- Leagues: MBA (1998–2001)
- Founded: 1998
- History: Laguna Lakers 1998–2001 FedEx-Laguna Lakers 2001
- Arena: San Luis Sports Complex
- Location: Santa Cruz, Laguna, Philippines
- Team colors: Purple and white

= Laguna Lakers =

The Laguna Lakers (or the FedEx-Laguna Lakers) were a professional basketball team in the now-defunct Metropolitan Basketball Association from 1998 to 2001. The team was owned by Bert Lina, owner of the FedEx franchise in the Philippines. The team moniker was taken as a reference for the province's proximity to Laguna de Baý, a similar action taken by the then-Minneapolis Lakers of the National Basketball Association. The team played its home games at the San Luis Sports Complex.

==History==
In 1998, the Metropolitan Basketball Association was formed as a regional-based professional league which also challenged the commercial Philippine Basketball Association. The Lakers of coach Bonnie Garcia were paraded by former University of Manila stars Biboy Simon and Jovy Sese, Manuel Luis Quezon University standout Wynne Arboleda and the former Letran Knights high-flying Mike Garcia, known for wearing different shoe colors and his dunks.

The Lakers went 14–8 in the inaugural year but failed to enter the Northern Conference Finals. Simon recorded an MBA record 54 points in one game, which remained until the league's closure. In 1999, the Lakers went 16–14 in the elimination round and made the playoffs for the second straight year. The team added fil-Americans Cris Clay and Rudy Hatfield to bolster their lineup. However, Laguna was eliminated by the Pampanga Dragons, in a hard-fought three-game Wildcard series which saw Dragons point guard Roel Bravo hitting a three-pointer to give Pampanga the win.

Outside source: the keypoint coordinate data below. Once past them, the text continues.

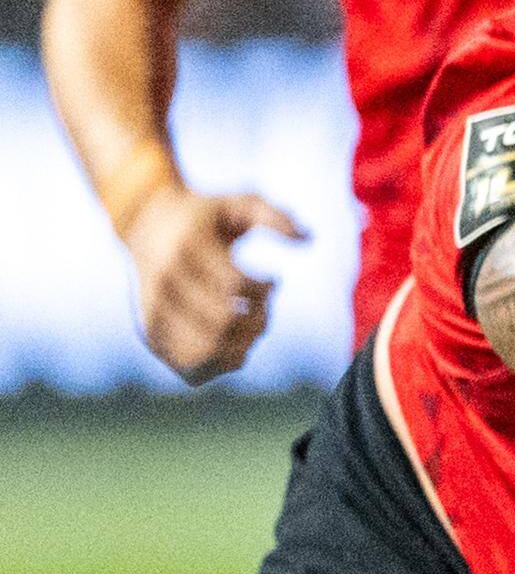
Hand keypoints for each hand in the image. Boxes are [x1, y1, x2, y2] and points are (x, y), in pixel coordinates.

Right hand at [124, 180, 300, 382]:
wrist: (146, 223)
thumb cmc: (206, 215)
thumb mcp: (240, 203)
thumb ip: (276, 216)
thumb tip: (310, 239)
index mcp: (185, 249)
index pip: (234, 287)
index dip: (265, 289)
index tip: (273, 280)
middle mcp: (162, 283)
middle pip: (223, 323)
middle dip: (259, 319)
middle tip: (265, 306)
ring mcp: (152, 312)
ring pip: (207, 353)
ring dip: (244, 345)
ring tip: (251, 325)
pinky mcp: (151, 334)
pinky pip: (192, 370)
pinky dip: (223, 363)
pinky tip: (235, 341)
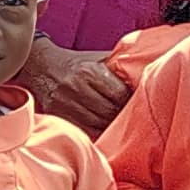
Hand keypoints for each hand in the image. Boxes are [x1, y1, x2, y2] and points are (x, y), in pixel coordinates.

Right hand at [15, 37, 130, 135]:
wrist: (39, 65)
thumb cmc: (76, 63)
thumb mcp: (98, 58)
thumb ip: (120, 66)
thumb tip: (149, 71)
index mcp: (88, 72)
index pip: (120, 94)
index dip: (130, 100)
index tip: (134, 101)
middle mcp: (75, 87)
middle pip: (109, 111)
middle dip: (121, 114)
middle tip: (128, 114)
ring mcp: (63, 103)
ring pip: (97, 124)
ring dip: (109, 124)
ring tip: (115, 120)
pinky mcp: (55, 114)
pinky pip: (83, 129)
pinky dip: (95, 130)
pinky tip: (101, 126)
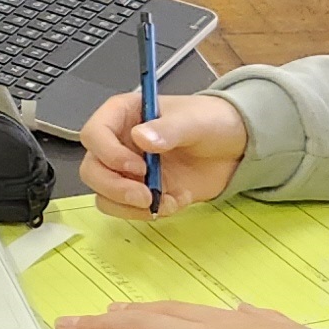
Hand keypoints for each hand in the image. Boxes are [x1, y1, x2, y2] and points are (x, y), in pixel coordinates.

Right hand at [72, 88, 248, 216]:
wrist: (236, 148)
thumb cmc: (212, 121)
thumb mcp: (195, 120)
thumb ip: (169, 128)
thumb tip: (141, 138)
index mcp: (124, 115)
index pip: (94, 134)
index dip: (108, 154)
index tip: (138, 167)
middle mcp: (119, 144)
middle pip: (92, 169)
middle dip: (114, 187)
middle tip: (144, 194)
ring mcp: (128, 171)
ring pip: (103, 194)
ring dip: (127, 205)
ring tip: (161, 201)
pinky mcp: (141, 192)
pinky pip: (127, 210)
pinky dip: (149, 213)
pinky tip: (175, 201)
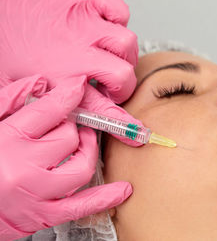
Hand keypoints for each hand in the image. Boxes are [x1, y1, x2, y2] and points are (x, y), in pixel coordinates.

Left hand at [0, 0, 142, 145]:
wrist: (5, 13)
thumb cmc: (13, 52)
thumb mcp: (23, 91)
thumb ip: (48, 110)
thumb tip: (71, 129)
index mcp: (60, 80)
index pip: (99, 108)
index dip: (122, 125)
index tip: (138, 134)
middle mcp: (77, 54)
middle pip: (122, 74)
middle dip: (123, 87)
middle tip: (112, 88)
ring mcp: (85, 29)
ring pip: (126, 43)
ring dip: (126, 56)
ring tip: (113, 61)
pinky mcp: (88, 8)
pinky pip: (116, 8)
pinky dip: (120, 16)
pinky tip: (112, 28)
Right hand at [0, 75, 132, 239]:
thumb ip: (10, 100)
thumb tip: (40, 82)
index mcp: (9, 140)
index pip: (51, 110)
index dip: (69, 94)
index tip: (78, 86)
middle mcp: (25, 167)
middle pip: (70, 137)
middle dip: (73, 126)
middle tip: (69, 122)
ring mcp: (37, 193)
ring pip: (82, 166)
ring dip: (87, 151)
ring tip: (83, 143)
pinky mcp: (43, 215)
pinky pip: (81, 207)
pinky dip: (105, 198)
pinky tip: (123, 190)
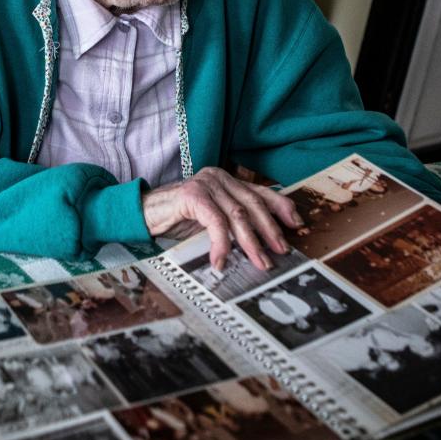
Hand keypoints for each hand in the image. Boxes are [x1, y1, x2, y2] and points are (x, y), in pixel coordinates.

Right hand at [142, 167, 303, 272]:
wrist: (143, 215)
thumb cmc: (178, 219)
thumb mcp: (212, 219)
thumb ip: (233, 222)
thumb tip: (263, 243)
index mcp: (227, 180)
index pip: (261, 192)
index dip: (281, 208)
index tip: (297, 225)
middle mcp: (219, 177)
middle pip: (253, 204)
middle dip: (270, 231)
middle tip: (280, 252)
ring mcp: (206, 183)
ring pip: (238, 214)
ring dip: (251, 242)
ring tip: (259, 262)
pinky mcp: (193, 195)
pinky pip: (215, 222)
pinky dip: (222, 244)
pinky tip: (221, 261)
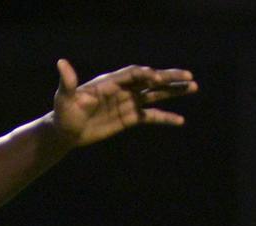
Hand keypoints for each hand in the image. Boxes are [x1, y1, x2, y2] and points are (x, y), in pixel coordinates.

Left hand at [51, 60, 196, 146]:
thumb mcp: (65, 98)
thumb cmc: (64, 113)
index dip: (146, 75)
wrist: (65, 131)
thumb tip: (61, 63)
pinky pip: (151, 116)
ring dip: (174, 91)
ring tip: (193, 87)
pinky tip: (180, 120)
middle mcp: (123, 89)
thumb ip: (68, 82)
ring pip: (155, 94)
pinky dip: (165, 118)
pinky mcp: (130, 118)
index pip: (133, 74)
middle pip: (150, 80)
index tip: (157, 79)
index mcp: (111, 82)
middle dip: (168, 78)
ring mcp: (128, 102)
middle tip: (189, 76)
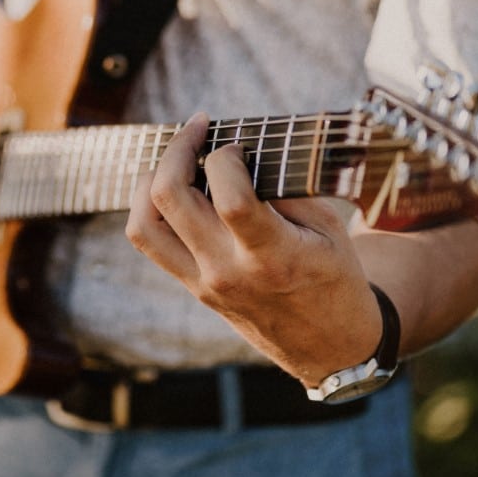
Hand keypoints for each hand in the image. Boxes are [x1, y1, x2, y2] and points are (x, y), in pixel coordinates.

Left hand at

In 2000, Laguna made its only MBA finals appearance in the Crossover Conference tournament, losing to the San Juan Knights in the finals. The Lakers made it to the National Playoffs, only to be eliminated by the same Knights team, 2–0. Jeff Flowers joined the team to power the Lakers frontline.

Laguna was renamed as the FedEx-Laguna Lakers for the 2001 season but lost to San Juan in the playoffs for the third-straight time.

===William Jones Cup===
The Laguna Lakers competed at the William Jones Cup as the Philippine representative in 2000 and 2001. In the 2001 edition, the Fed-Ex Laguna Lakers, with some players from the Philippine national youth team, finished fourth after losing to Russian basketball team, Lokomotiv Novosibirsk in the de facto third place play-off with the final score of 71-81.

===Departure===

In 2001, the PBA's Tanduay Rhum Masters sold its PBA franchise to the Lina group for a reported 60–75 million pesos. The development led to the Lina group's departure from the MBA to concentrate on their new PBA franchise, which became named as the FedEx Express.

The MBA, as a result, lost its Laguna franchise and one of its biggest sponsors, FedEx, before closing shop at the middle of the 2002 season.

==Home Arenas==
- San Luis Sports Complex (1998–2001)

==Trivia==
- The Lakers are so named because Laguna encloses Laguna de Bay, a lake. In addition, "Laguna" came from Spanish word lago, which means "lake."